[What to do] Only the lines below from the one containing "List each element's" through the one containing "Page size: 1500x1125." belong in the answer, repeated exactly and without pictures.

Structured page parsing data
========

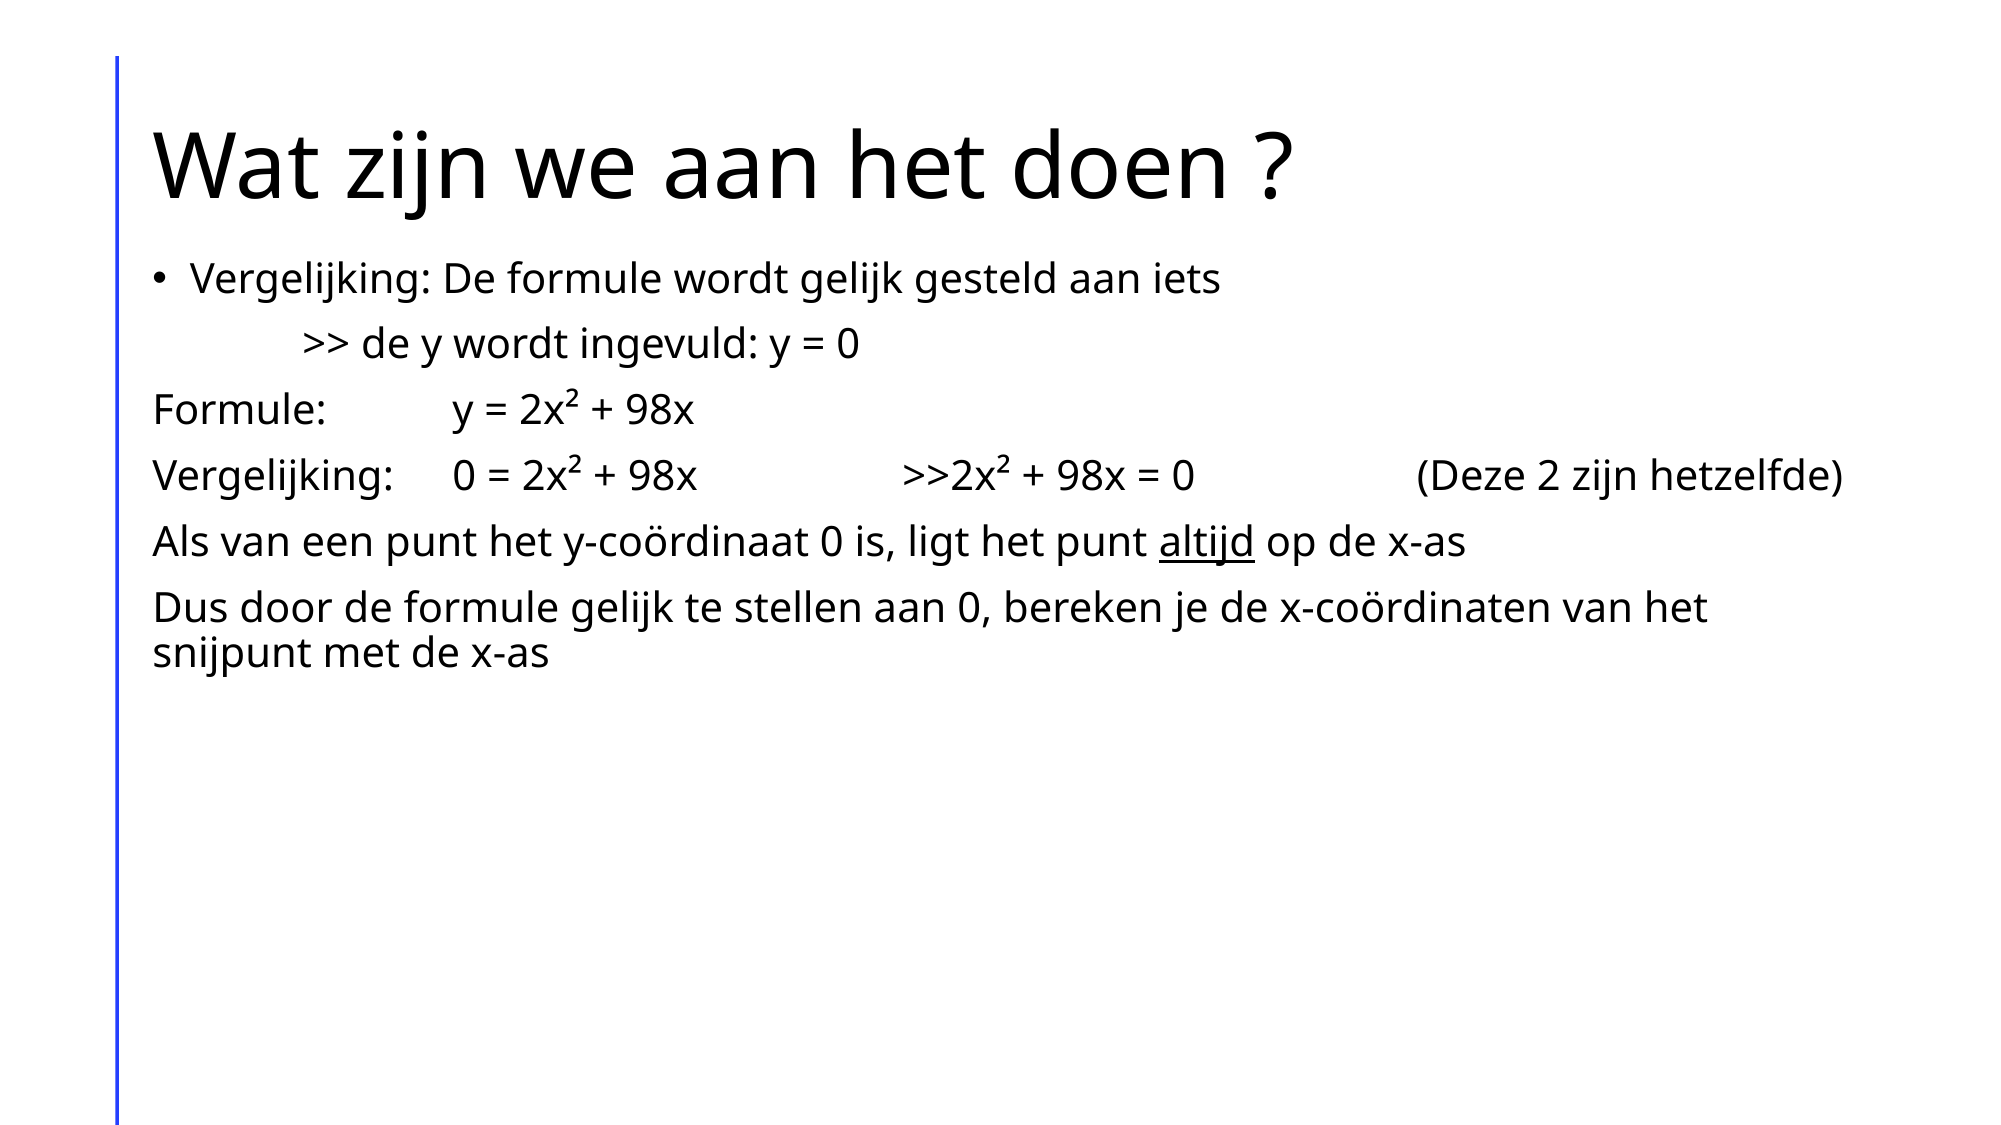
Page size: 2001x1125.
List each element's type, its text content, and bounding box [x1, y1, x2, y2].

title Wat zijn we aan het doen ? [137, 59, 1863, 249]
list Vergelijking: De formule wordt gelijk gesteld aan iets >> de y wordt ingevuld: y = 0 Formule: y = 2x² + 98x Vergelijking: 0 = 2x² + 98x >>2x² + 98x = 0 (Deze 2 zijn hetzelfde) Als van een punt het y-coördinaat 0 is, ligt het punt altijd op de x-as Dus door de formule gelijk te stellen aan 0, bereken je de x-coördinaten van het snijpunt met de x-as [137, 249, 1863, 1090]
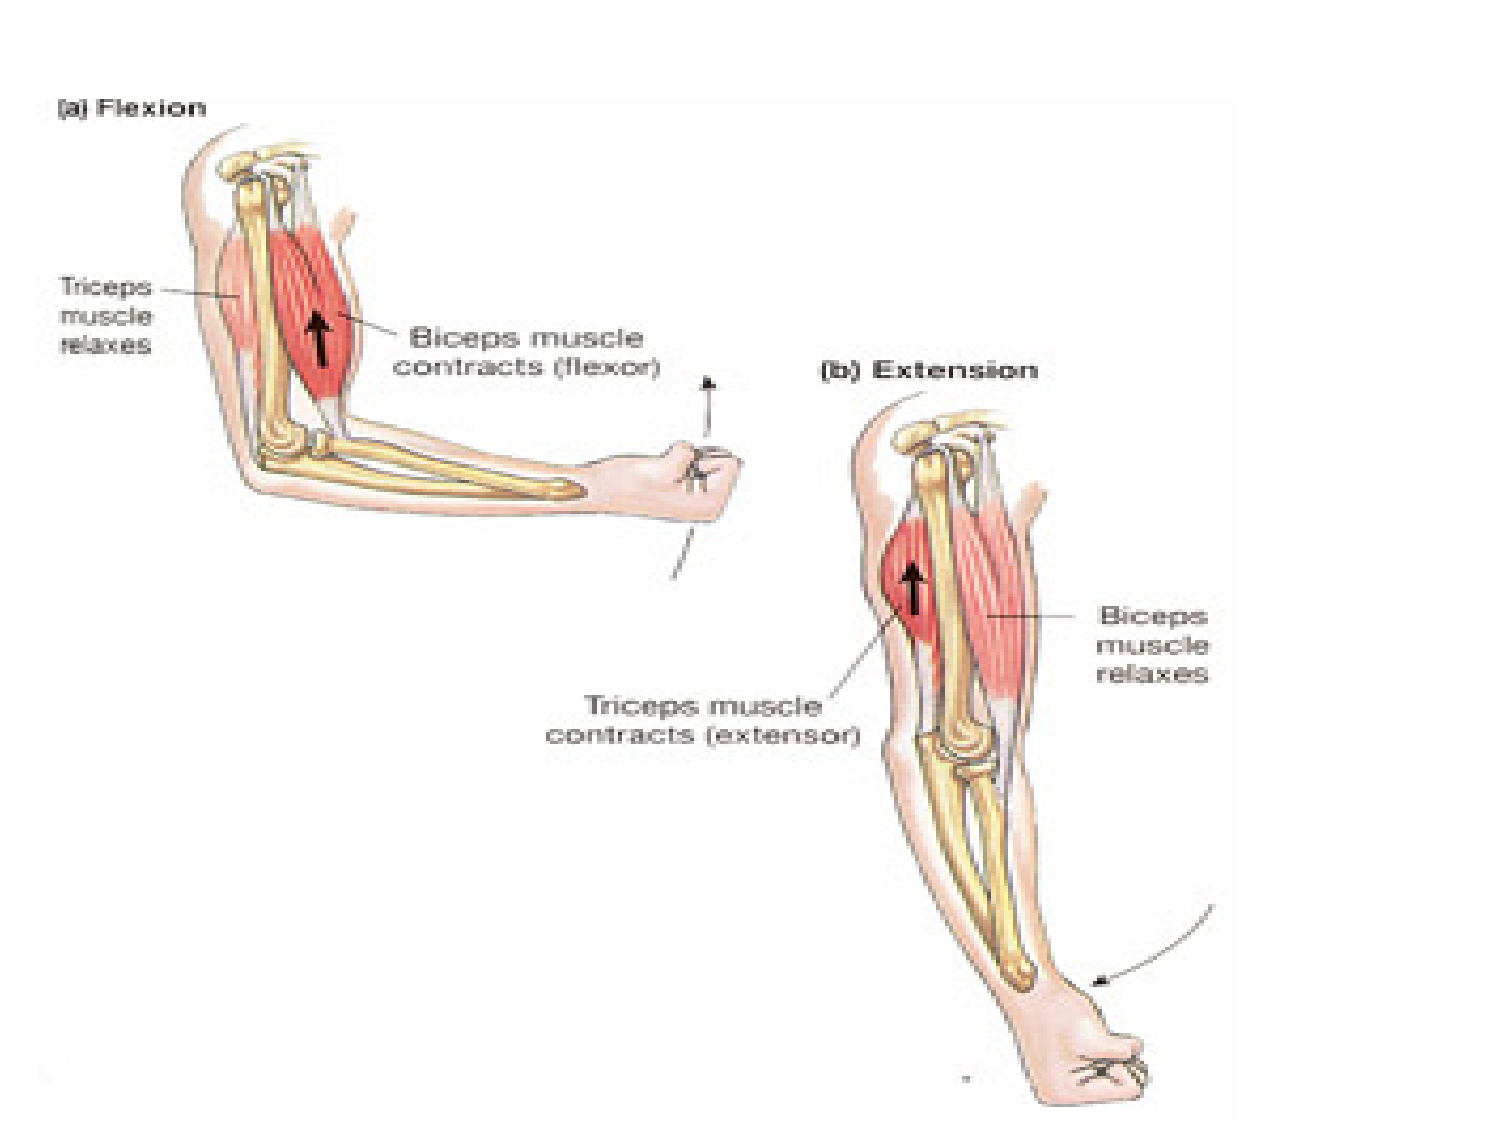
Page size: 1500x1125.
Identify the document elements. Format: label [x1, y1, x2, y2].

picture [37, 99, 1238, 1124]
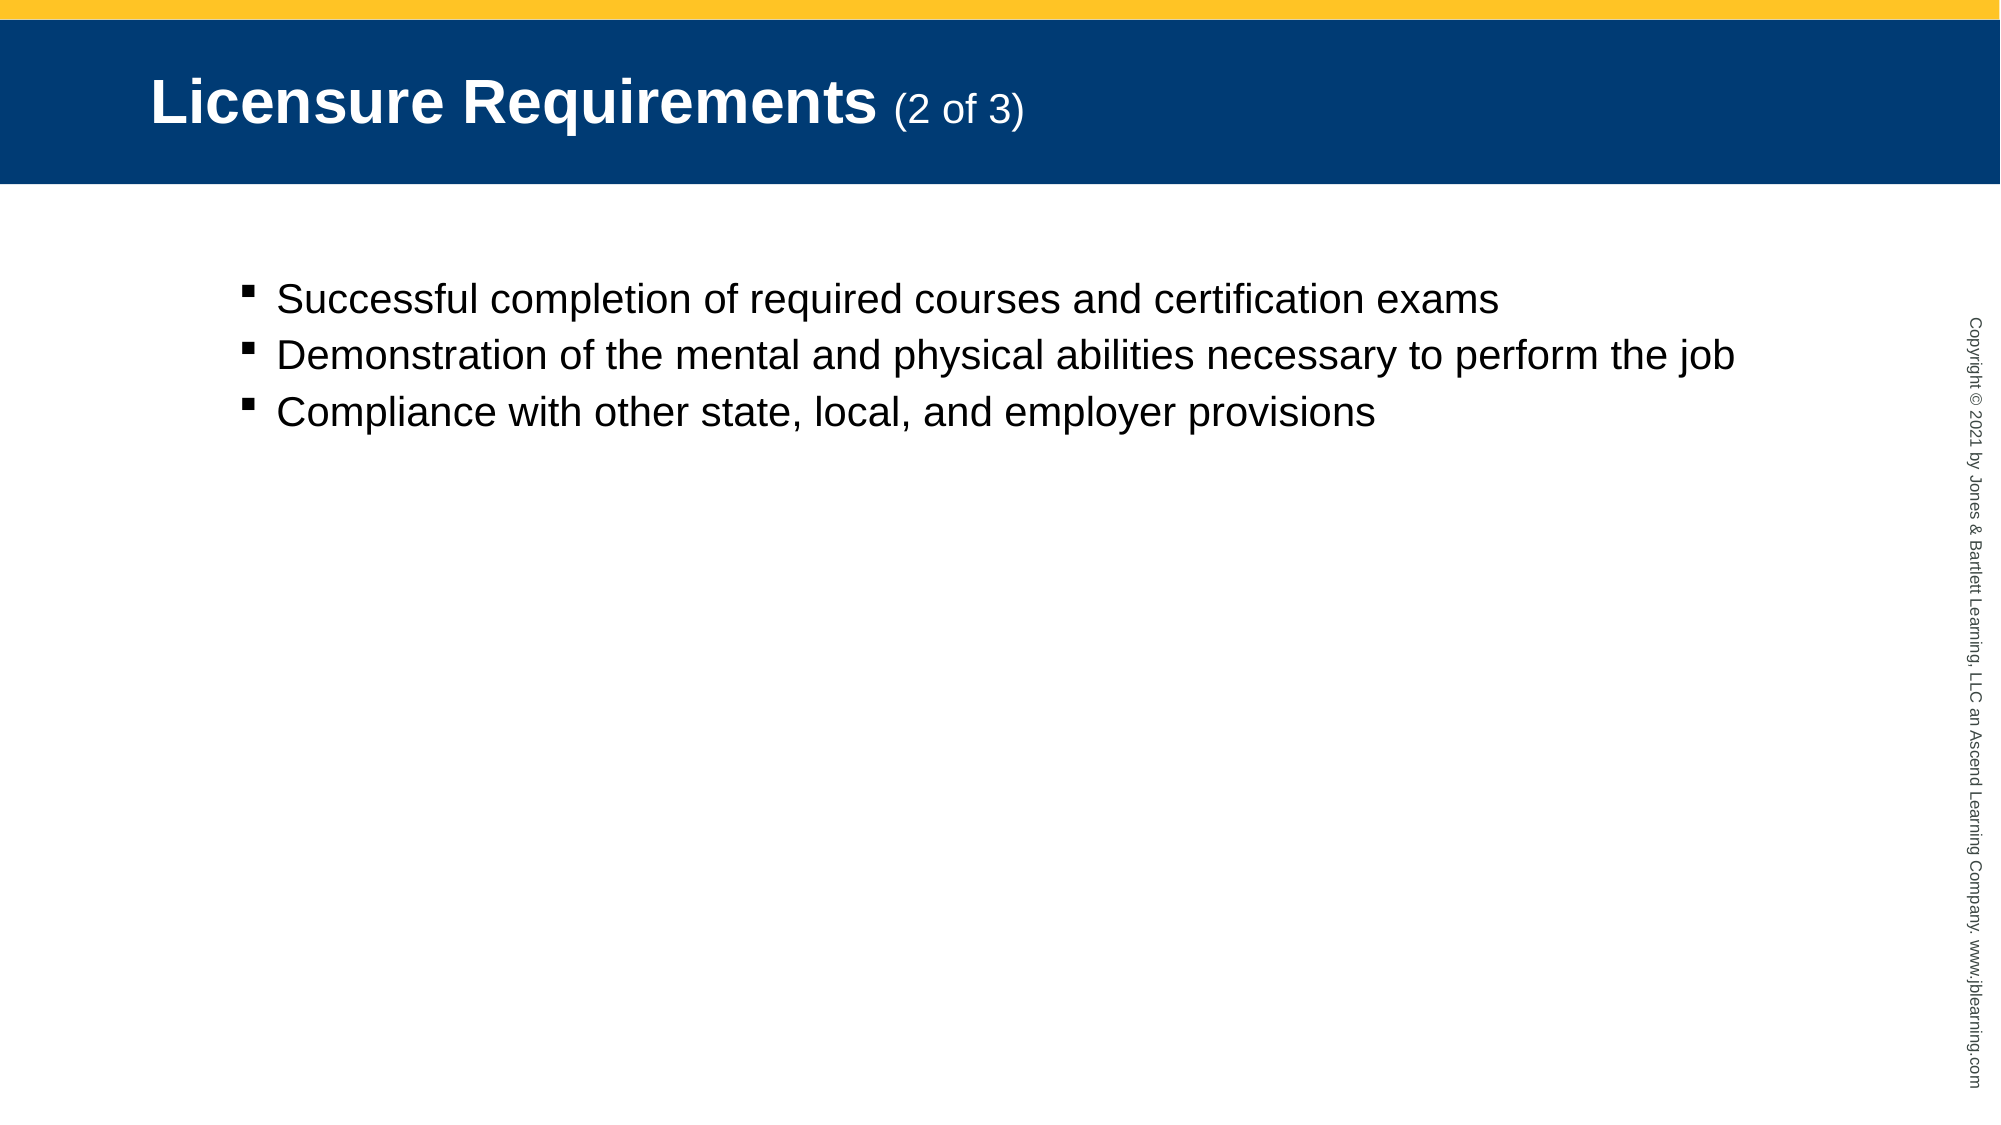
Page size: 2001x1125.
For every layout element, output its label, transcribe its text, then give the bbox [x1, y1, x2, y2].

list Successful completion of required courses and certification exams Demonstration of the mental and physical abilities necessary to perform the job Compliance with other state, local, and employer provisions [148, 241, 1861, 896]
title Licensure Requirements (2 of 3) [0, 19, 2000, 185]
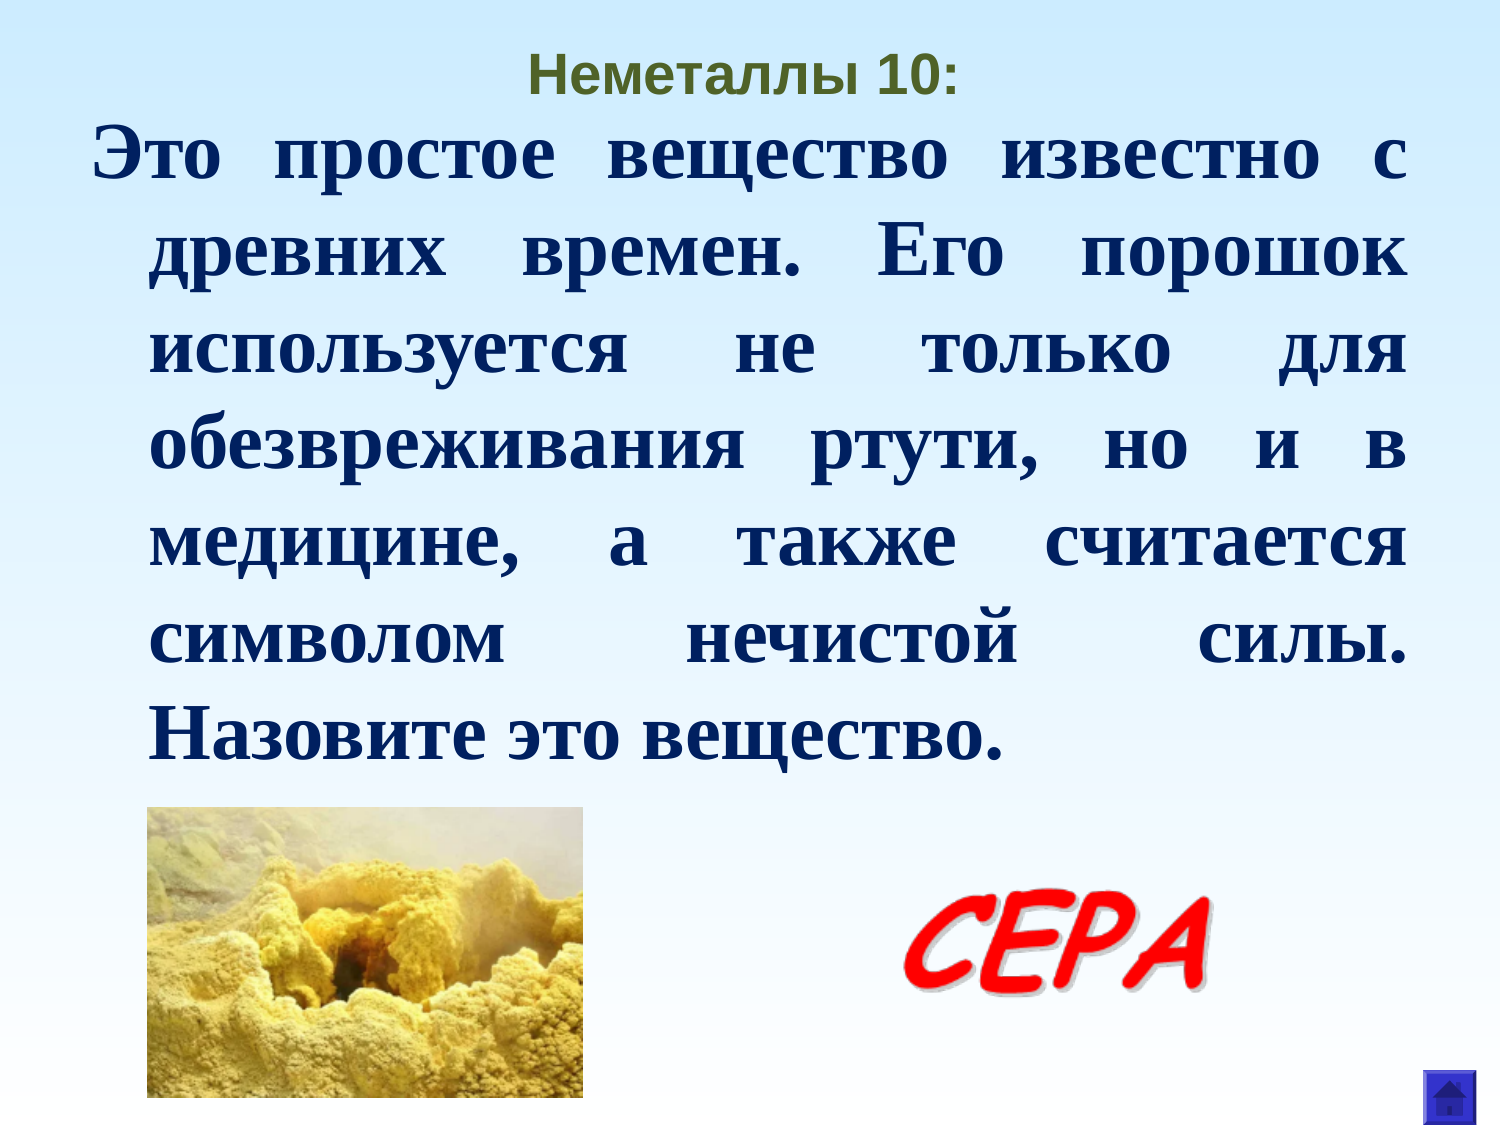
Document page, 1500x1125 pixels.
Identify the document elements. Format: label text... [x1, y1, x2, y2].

========

[Exercise output]
List each element's type, its text content, and bounding box [x1, y1, x2, y2].

title Wat zijn we aan het doen ? [137, 59, 1863, 249]
list Vergelijking: De formule wordt gelijk gesteld aan iets >> de y wordt ingevuld: y = 0 Formule: y = 2x² + 98x Vergelijking: 0 = 2x² + 98x >>2x² + 98x = 0 (Deze 2 zijn hetzelfde) Als van een punt het y-coördinaat 0 is, ligt het punt altijd op de x-as Dus door de formule gelijk te stellen aan 0, bereken je de x-coördinaten van het snijpunt met de x-as [137, 249, 1863, 1090]
Page size: 1500x1125.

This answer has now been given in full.